At the Google Cloud Next conference, Google introduced a new computer vision platform, Vertex AI Vision, that simplifies the process of building analytics based on live camera streams and videos. Currently, in preview, Vertex AI Vision is an extension of AutoML Vision that can train models to perform image classification and object detection.
Vertex AI Vision provides a canvas to build end-to-end machine learning pipelines covering the entire spectrum of computer vision inference and analytics. It targets business decision-makers and analysts who want to build analytics based on computer vision without dealing with complex code. Vertex AI Vision also has an SDK for developers to extend the functionality and embed the output in web and mobile applications.
Enterprises have already invested in dozens of surveillance cameras and CCTVs that are constantly generating video streams. On the other hand, there are multiple pre-trained models that can perform sophisticated image classification, object recognition, and image segmentation. But connecting the dots between the sources of data (cameras) and ML models to derive insights and intelligent analytics demands advanced skills. Customers need to hire skilled ML engineers to build inference pipelines to derive actionable insights.
Vertex AI Vision addresses this challenge by providing a no-code environment that does the heavy lifting. Users can easily connect remote streaming inputs coming from existing cameras to ML models to perform inference.

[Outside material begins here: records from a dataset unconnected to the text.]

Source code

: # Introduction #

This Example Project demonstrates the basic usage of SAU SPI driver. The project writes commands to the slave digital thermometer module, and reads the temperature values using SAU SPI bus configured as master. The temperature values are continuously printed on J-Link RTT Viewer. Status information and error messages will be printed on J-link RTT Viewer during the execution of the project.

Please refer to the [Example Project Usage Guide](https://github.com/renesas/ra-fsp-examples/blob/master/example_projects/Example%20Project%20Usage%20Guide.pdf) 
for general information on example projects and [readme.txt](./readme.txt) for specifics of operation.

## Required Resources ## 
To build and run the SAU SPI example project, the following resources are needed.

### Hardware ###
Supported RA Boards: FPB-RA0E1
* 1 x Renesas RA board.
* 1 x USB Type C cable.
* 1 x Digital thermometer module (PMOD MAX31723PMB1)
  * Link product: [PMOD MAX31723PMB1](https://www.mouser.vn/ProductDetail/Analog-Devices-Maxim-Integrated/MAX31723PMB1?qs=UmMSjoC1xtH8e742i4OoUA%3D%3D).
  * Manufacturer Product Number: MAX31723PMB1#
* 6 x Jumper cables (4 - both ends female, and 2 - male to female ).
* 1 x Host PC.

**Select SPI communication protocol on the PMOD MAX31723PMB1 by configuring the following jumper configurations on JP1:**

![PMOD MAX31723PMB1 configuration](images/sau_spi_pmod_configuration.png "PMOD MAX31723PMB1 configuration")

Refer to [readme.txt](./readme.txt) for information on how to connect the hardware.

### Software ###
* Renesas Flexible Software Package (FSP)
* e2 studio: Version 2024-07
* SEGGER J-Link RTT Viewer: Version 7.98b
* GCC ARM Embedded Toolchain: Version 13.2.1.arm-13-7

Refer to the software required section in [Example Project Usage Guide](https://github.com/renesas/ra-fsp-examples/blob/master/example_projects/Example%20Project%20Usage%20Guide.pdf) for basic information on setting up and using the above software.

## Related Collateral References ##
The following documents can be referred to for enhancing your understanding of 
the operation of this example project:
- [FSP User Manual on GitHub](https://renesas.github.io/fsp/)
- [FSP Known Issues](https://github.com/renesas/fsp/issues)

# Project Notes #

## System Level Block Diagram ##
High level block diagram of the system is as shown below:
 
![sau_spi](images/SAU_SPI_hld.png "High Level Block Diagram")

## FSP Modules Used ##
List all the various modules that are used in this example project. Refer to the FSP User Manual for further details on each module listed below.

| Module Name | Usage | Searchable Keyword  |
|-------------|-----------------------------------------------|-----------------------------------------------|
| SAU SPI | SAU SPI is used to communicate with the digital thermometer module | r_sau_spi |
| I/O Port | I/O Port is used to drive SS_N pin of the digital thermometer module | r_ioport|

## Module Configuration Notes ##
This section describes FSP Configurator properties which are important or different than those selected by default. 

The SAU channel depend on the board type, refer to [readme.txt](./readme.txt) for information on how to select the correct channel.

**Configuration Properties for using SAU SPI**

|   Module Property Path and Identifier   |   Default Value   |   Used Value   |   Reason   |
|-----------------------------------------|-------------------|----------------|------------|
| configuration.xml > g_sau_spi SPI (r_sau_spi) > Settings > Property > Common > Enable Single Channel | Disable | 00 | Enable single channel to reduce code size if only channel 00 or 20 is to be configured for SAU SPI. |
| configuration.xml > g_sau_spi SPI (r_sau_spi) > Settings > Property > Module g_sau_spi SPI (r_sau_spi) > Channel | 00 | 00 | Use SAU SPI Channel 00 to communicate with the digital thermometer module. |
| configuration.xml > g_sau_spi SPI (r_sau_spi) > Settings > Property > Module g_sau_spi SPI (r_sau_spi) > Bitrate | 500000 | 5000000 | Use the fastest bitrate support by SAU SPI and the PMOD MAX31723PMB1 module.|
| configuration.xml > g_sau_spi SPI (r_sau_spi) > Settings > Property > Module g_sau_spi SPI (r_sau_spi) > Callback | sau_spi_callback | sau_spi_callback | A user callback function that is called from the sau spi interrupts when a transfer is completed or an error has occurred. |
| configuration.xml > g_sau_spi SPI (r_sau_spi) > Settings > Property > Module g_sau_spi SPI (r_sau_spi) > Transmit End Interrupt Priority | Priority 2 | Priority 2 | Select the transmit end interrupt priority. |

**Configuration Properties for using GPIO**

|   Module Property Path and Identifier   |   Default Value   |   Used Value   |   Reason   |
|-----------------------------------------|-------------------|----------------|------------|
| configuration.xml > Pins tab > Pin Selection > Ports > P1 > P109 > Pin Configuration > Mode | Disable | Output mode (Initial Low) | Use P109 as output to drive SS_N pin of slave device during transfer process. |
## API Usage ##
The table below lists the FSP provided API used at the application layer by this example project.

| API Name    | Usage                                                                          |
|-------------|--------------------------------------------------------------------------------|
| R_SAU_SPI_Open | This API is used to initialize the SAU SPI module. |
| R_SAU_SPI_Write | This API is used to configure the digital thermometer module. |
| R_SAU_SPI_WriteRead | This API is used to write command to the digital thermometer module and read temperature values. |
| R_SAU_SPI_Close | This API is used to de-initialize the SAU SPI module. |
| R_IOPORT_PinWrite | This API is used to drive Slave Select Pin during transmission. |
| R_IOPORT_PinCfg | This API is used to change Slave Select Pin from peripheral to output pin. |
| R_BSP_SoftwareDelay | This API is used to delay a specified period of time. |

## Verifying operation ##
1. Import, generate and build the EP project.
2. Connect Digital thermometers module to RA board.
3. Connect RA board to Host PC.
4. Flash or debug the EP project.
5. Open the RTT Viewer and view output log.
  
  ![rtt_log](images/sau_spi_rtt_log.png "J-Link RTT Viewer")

The output from the video streams and models is stored in a Vision Warehouse to extract the metadata. The same output can be stored in a BigQuery table, making it easy to query and analyze the data. It is also possible to see the stream output in real-time to validate and monitor the accuracy of the inference pipeline.
Vertex AI Vision has multiple pre-trained models that can be quickly integrated into the pipeline. The occupancy analytics model lets users count people or vehicles given specific inputs added in video frames. The Person blur model protects the privacy of people who appear in input videos through distortion, such as masking or blurring people’s appearance in output videos. The person/vehicle detector model can detect and count people or vehicles in video frames. The motion filter model reduces computation time by trimming down long video sections into smaller segments containing a motion event.

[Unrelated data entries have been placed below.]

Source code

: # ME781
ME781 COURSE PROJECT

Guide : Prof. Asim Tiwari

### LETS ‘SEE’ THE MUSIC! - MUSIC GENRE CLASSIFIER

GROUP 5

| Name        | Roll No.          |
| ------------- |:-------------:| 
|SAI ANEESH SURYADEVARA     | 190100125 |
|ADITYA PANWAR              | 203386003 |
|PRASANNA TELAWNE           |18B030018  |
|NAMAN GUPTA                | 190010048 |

Apart from the pre-trained models, customers can import existing models trained within the Vertex AI platform. This extends the functionality by mixing and matching various models.
The new platform is based on Google’s responsible AI principles of fairness, safety, privacy and security, inclusiveness, and transparency. Google claims that the new Vision AI Vision platform will cost only one-tenth of the currency offerings. While in preview, the pricing details are not disclosed yet. The service is available only in the us-central1 region.
In its current form, Vertex AI Vision is not integrated with Anthos and cannot be run in a hybrid mode within the data center or at the edge. Customers are expected to ingest video streams to Google Cloud to run the inference pipeline. Industry verticals such as healthcare and automotive demanding high throughput and low latency cannot take advantage of Vertex AI Vision. Google must consider deploying the Vision AI applications at the edge with the output stored within a local warehouse.
Google’s Vertex AI Vision competes with no-code/low-code platforms such as Amazon SageMaker Jumpstart and Azure ML Designer. With the rise of large language models and advances in natural language processing based on transformers, expect to see the no-code development platforms extended to support conversational AI.